(dailyRx News) A 2008 law requiring health insurance providers to supplement mental health benefits to the extent they cover medical treatment may result in complete loss of mental-health and substance-abuse benefits for some employees.
Some health plans are dropping mental-health and addiction-treatment plans entirely to circumvent the Mental Health Parity and Addiction Equity Act, which was signed into law in 2008 and takes effect for many plans beginning in 2011. Among those shirking mental-health benefits entirely include the Screen Actors Guild (SAG), which covers almost 12,000 enrollees, the Plumbers Welfare Fund (3,500 members) and Woodman's Food Market (2,200 employees).
About a third of companies with more than 50 employees, responding to the Kaiser Family Foundation's 2010 Employer Health Benefits survey, said they plan to implement changes to their mental-health benefits in response to the law, while 5 percent of the firms said they plan to drop those benefits altogether.
Bruce Dow, the chief executive of SAG's Producers Pension and Health Plans, said if mental-health benefits weren't dropped, actuaries estimated costs to double, spiking more than $3 million annually.
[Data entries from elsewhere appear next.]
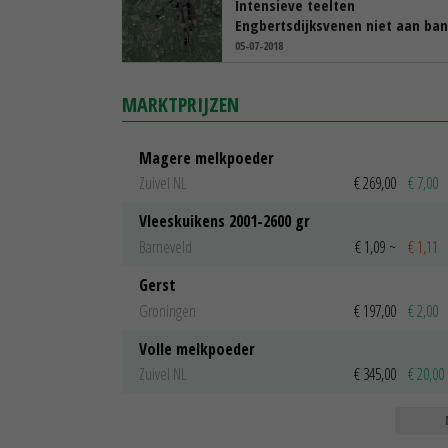
Intensieve teelten
Engbertsdijksvenen niet aan ba
05-07-2018
MARKTPRIJZEN
Magere melkpoeder
Zuivel NL
€ 269,00
€ 7,00
Vleeskuikens 2001-2600 gr
Barneveld
€ 1,09
~
€ 1,11
Gerst
Groningen
€ 197,00
€ 2,00
Volle melkpoeder
Zuivel NL
€ 345,00
€ 20,00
These costs would arrive in addition to a multi-million-dollar deficit for 2011.
Dow said the union would like to have kept existing programs as they are, but added, "we're not in a position" to cover costs.
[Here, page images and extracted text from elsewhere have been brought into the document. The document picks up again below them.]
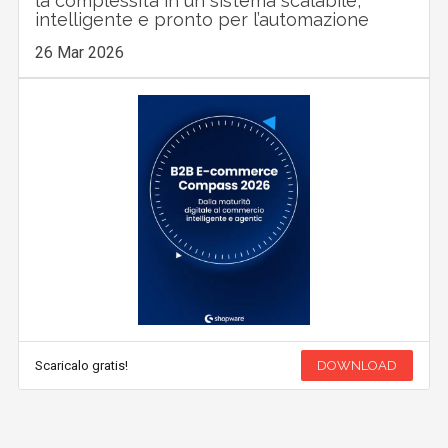
la complessità in un sistema scalabile,
intelligente e pronto per l’automazione
26 Mar 2026
Scaricalo gratis!
DOWNLOAD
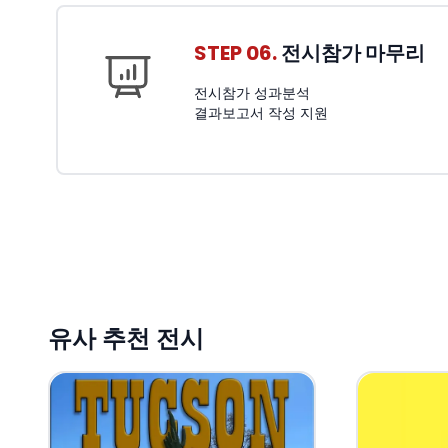
STEP 06.
전시참가 마무리
전시참가 성과분석
결과보고서 작성 지원
유사 추천 전시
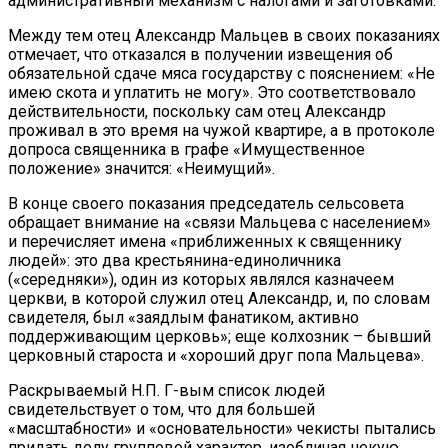
административный механизм с налогами и заготовками.
Между тем отец Александр Мальцев в своих показаниях
отмечает, что отказался в получении извещения об
обязательной сдаче мяса государству с пояснением: «Не
имею скота и уплатить не могу». Это соответствовало
действительности, поскольку сам отец Александр
проживал в это время на чужой квартире, а в протоколе
допроса священника в графе «Имущественное
положение» значится: «Неимущий».
В конце своего показания председатель сельсовета
обращает внимание на «связи Мальцева с населением»
и перечисляет имена «приближенных к священнику
людей»: это два крестьянина-единоличника
(«середняки»), один из которых являлся казначеем
церкви, в которой служил отец Александр, и, по словам
свидетеля, был «заядлым фанатиком, активно
поддерживающим церковь»; еще колхозник – бывший
церковный староста и «хороший друг попа Мальцева».
Раскрываемый Н.П. Г-вым список людей
свидетельствует о том, что для большей
«масштабности» и «основательности» чекисты пытались
придать делу групповой характер, изобличая некую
Meanwhile, higher premiums and skyrocketing deductibles are costing employees more than ever. Premiums for employer-sponsored family health insurance jumped 41 percent (on average) across states from 2003 to 2009. That figure represents a growth rate more than three times faster than median incomes rose during the same time, according to a new Commonwealth Fund report.
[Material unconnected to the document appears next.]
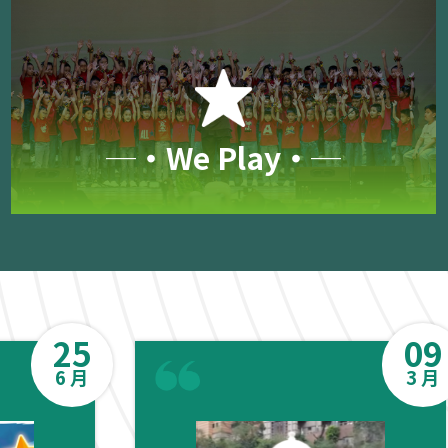
─‧We Play‧─
25
09
6 月
3 月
And insurance is covering less, according to the report, as deductibles rose 77 percent on average during that time.
Families with job-based insurance have been sacrificing wages to keep their health insurance for the past decade, said Commonwealth Fund Senior Vice President and lead study author Cathy Schoen, adding the Affordable Care Act (ACA) aims to improve coverage and curb healthcare cost increases in the future.
According to the report, employer-based premiums for family coverage were highest in Alaska, Connecticut, Massachusetts, Vermont, Wisconsin and Wyoming, exceeding $14,000 a year. And by 2009, annual family premiums in the lowest-cost states (Alabama, Arkansas, Hawaii, Idaho, Kansas, Montana, North Dakota, Ohio, Oklahoma, South Dakota, and Utah) ranged from $11,000 to 12,000.
Commonwealth Fund President Karen Davis said if implemented well, ACA provisions can reverse these unsustainable increases. Some of the ACA provisions set to take effect in 2011 include tax credits for small businesses to provide coverage, the elimination of co-pays for preventive care and the age extension in young adults' coverage, who can remain eligible for dependent care until age 26.
As far mental health coverage, Terry Musto, administrator of the Plumbers Welfare Fund, said he hopes to reinstate benefits as the economy recovers.
Dow said that the SAG's Producers Pension and Health Plans will begin working with members to refer them to community-treatment options for prescription drugs such as antidepressants when the pension drops mental-health coverage for 11,644 participants next year.